An exact transcription is needed, starting with the line that contains "Maintainer Jakob Jünger" and ending with the last line of the records.

--- Data to use Enclosed Below ---

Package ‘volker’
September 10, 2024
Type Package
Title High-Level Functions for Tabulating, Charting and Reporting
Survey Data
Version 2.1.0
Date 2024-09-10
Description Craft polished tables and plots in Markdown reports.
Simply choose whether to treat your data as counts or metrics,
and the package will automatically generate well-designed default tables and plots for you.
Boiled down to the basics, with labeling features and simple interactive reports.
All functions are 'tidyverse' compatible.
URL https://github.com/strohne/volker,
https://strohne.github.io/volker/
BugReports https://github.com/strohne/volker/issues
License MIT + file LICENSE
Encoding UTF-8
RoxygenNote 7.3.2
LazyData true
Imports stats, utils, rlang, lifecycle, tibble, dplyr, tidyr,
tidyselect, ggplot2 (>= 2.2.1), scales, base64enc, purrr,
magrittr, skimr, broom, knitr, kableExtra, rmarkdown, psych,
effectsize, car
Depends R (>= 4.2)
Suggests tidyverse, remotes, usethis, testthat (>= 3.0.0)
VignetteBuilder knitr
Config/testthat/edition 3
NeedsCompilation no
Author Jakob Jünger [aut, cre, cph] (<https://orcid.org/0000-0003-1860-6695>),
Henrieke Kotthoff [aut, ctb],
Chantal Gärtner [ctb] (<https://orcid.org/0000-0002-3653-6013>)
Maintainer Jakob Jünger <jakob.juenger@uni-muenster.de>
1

--- End of Enclosed Data to use ---

Answer to this problem
Maintainer Jakob Jünger <jakob.juenger@uni-muenster.de>
1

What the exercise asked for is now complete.